Bien sûr, ses prédécesseurs, de l’émir Farid Chéhab dans les années 50 jusqu’à Jamil Sayyed et son sinistre mandat, en passant par (le très digne) Farouk Abillama, Zahi Boustani ou Raymond Raphaël, se mêlaient de tout, d’absolument tout ce qui concernait le Liban, et surtout, du quotidien des Libanais. Bien sûr, ses prédécesseurs, à des degrés plus ou moins tolérés et tolérables, n’essayaient même pas de cacher, dans un élan de pudeur aussi infime soit-il, ce sentiment d’omnipotence et d’omniscience qui était le leur. Bien sûr, quelques-uns d’entre eux se sont illustrés dans un ou plusieurs faits d’armes dont l’histoire, la grande comme la petite, se souviendra longtemps, à tort ou à raison. Bien sûr, ils ont été de chaque magouille politique.

Mais aucun d’entre eux n’avait la détermination, la hargne, l’ambition et l’obsession de l’actuel directeur général de la Sûreté générale, le général Abbas Ibrahim. Aucun n’avait cette hygiène que seuls connaissent ceux qui savent exactement ce qu’ils veulent, qui font tout pour y arriver et qui sont convaincus qu’ils réussiront. Aucun n’avait ce tic, ce TOC, systém(at)iques : donner, sans qu’on le lui demande, son avis, ses recommandations, ses directives – sur n’importe quel sujet. Aucun ne se voyait à ce point, chaque matin en se rasant, à la fois Talleyrand et Kissinger, Lorenzaccio et Mazarin, petit père fédérateur et protecteur d’un peuple qu’il veut à tout prix captif et amoureux, et despote éclairé.

Il y a quelques jours à peine, Abbas Ibrahim a fait fort. Dans un geste qu’il voulait éminemment altruiste et désintéressé, grand sage qui prend chaque jour un peu plus de hauteur, il a annoncé qu’il tirait la sonnette d’alarme, appelé à un dialogue national sur les dossiers économiques,

(r)assuré en précisant que la sortie de crise existe et dénoncé les bassesses politiciennes et propagandistes. C’est très probablement inédit en plus de 70 ans de Sûreté générale, et c’est inouï. Surtout que depuis 2011, c’est-à-dire en huit ans, le général Ibrahim s’est occupé de tout. Dans le désordre : de la formation d’un gouvernement, des tunnels entre le Liban et Israël, de gouvernance mondiale (il avait invité, en novembre 2018, la communauté internationale à (sic) combattre le terrorisme en lui déclarant la guerre là où il se trouve), de diplomatie humanitaire (il a rencontré Nizar Zakka dans sa prison en Iran), des affaires de l’armée (la libération des jurds du Qaa et de Ras Baalbeck ; les militaires libanais otages de l’État islamique…), d’éducation des générations futures (en rencontrant des étudiants de l’USJ, entre autres), et d’ADN du Liban (il a souhaité que l’on sorte de la communauté et que l’on aille vers la nation…).

Consigne A: Réécrivez sous forme de liste le paragraphe du texte à lire qui commence par « Mais aucun d'entre eux », en conservant ses faits principaux.

Les enregistrements:
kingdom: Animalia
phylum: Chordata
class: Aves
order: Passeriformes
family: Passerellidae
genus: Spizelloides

---

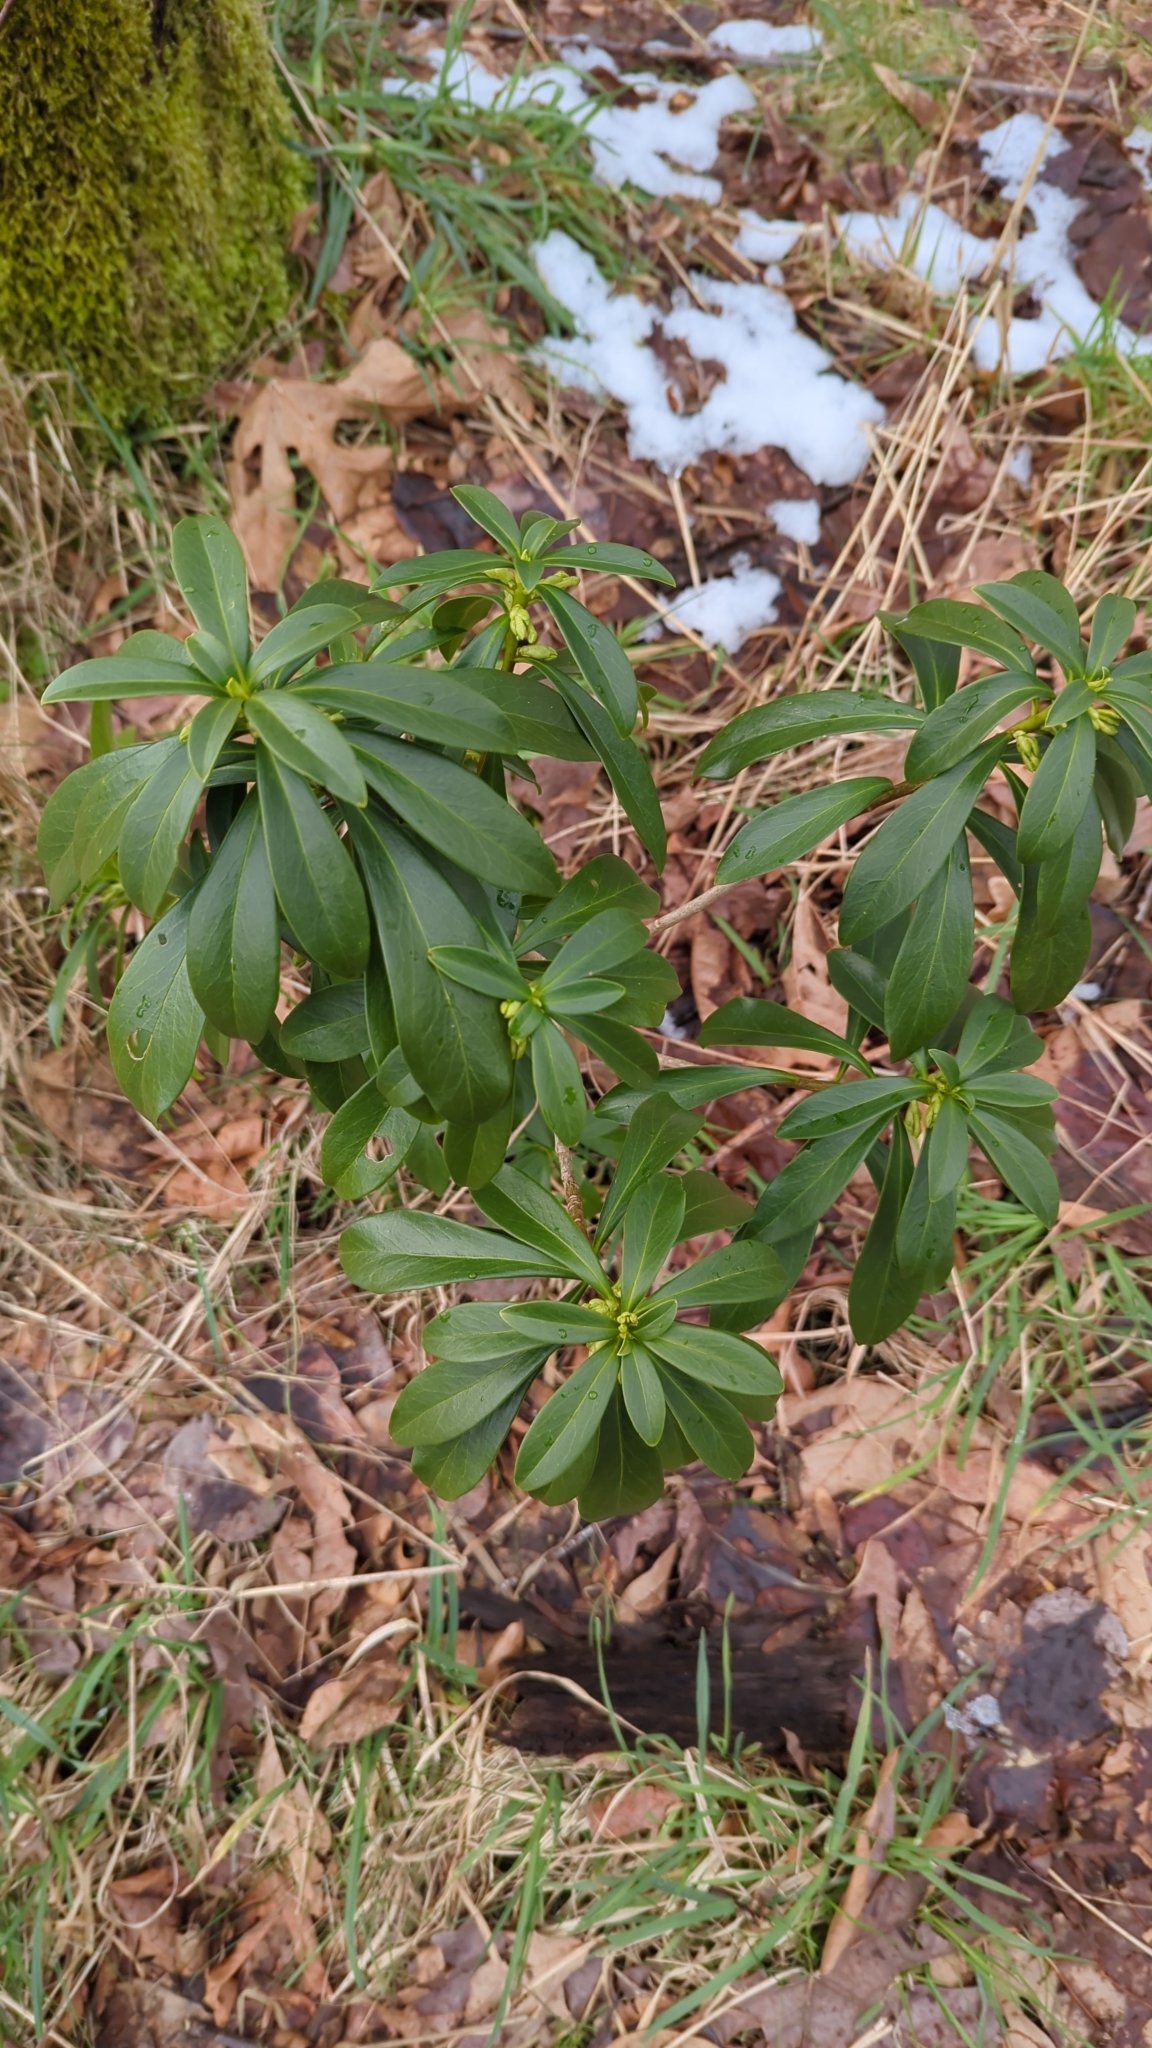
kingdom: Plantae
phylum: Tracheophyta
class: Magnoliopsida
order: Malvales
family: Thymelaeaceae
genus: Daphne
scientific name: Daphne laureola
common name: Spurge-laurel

Consigne B: Reproduisez à l'identique, parmi les enregistrements, les lignes situées entre celle qui contient « phylum: Tracheophyta » et celle qui contient « common name: Spurge-laurel », toutes deux incluses.

Réponse complète A:
- Aucun des prédécesseurs n'avait la détermination, la hargne, l'ambition et l'obsession de l'actuel directeur général de la Sûreté générale, le général Abbas Ibrahim.
- Aucun n'avait l'hygiène propre à ceux qui savent exactement ce qu'ils veulent, font tout pour y arriver et sont convaincus de réussir.
- Aucun n'avait ce tic systématique : donner, sans qu'on le lui demande, son avis, ses recommandations et ses directives sur n'importe quel sujet.
- Aucun ne se voyait autant, chaque matin, à la fois Talleyrand et Kissinger, Lorenzaccio et Mazarin, petit père fédérateur et protecteur d'un peuple qu'il veut captif et amoureux, et despote éclairé.

Réponse complète B:
phylum: Tracheophyta
class: Magnoliopsida
order: Malvales
family: Thymelaeaceae
genus: Daphne
scientific name: Daphne laureola
common name: Spurge-laurel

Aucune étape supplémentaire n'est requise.